Guided-teaching seems not to be the thrust in Philippine medical practice. You are left on your own, figure things out on the spot given the current problem that is facing you and swallow up that fear you are about to feel. Misaligned expectations bring about frustration among the team members, creating misconceptions of each other. A student is expected to be knowledgeable of being a first assist in a CS case on her first try. There are no excuses for being slow or ignorant - or else you will be judged by the audience. Other healthcare workers smirk or laugh at your mistakes, bring you down and raise an eyebrow whenever you ask for help. Yes, that is the service they have sworn in their own oaths. This is the kind of service and camaraderie the Philippines is capable of.

All of what I have written is irritating and ugly. Yes, many would say that I should not write this especially on the net, but this is the truth - the accepted reality so it seems by many. A number of students have passed by this hospital, yet improvement appears to be stagnant. Many have lost to look farther into the horizon and venture into new paths.

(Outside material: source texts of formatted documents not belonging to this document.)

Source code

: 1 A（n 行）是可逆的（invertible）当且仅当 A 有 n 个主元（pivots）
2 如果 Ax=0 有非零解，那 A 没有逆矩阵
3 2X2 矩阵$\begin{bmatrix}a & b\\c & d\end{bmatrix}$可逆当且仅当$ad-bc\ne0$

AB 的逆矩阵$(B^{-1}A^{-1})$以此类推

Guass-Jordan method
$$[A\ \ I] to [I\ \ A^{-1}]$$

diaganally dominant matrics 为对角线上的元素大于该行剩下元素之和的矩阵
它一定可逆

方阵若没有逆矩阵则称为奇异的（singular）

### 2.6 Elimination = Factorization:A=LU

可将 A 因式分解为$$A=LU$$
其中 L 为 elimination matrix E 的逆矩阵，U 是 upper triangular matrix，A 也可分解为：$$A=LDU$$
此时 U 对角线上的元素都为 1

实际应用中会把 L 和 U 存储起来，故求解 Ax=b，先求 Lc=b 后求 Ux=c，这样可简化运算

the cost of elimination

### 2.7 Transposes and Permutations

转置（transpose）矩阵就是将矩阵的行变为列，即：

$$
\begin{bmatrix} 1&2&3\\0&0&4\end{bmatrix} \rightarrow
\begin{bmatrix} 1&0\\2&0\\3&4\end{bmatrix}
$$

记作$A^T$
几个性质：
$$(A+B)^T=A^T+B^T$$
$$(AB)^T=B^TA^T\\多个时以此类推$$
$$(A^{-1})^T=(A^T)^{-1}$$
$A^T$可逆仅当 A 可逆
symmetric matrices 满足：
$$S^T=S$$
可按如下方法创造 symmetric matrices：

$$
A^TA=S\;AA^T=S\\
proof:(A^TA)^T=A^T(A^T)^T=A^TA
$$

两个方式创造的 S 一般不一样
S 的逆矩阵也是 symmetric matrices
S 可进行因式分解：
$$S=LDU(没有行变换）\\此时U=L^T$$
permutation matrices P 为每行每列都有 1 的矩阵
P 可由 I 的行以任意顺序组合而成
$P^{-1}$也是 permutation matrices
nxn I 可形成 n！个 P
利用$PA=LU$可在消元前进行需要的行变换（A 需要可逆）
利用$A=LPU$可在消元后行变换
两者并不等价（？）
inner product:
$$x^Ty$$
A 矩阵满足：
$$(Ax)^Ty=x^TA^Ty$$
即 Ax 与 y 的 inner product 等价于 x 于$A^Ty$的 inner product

As a future doctor, one should ask the following questions: 1) Are you sincere in providing service to these kinds of patients?; 2) Are you satisfied with the kind of service that you provide?; 3) Would you say that you take part in the process of grooming future physicians who are better?; 4) Would you say that you care enough to the point of doing more? and 5) Do you think your kind of service is what the patient expects of you?

Wanting to be a doctor is easy. But being a sincere one is the most difficult task one would ever do. Skills can be taught but the matters of the heart are learned through time.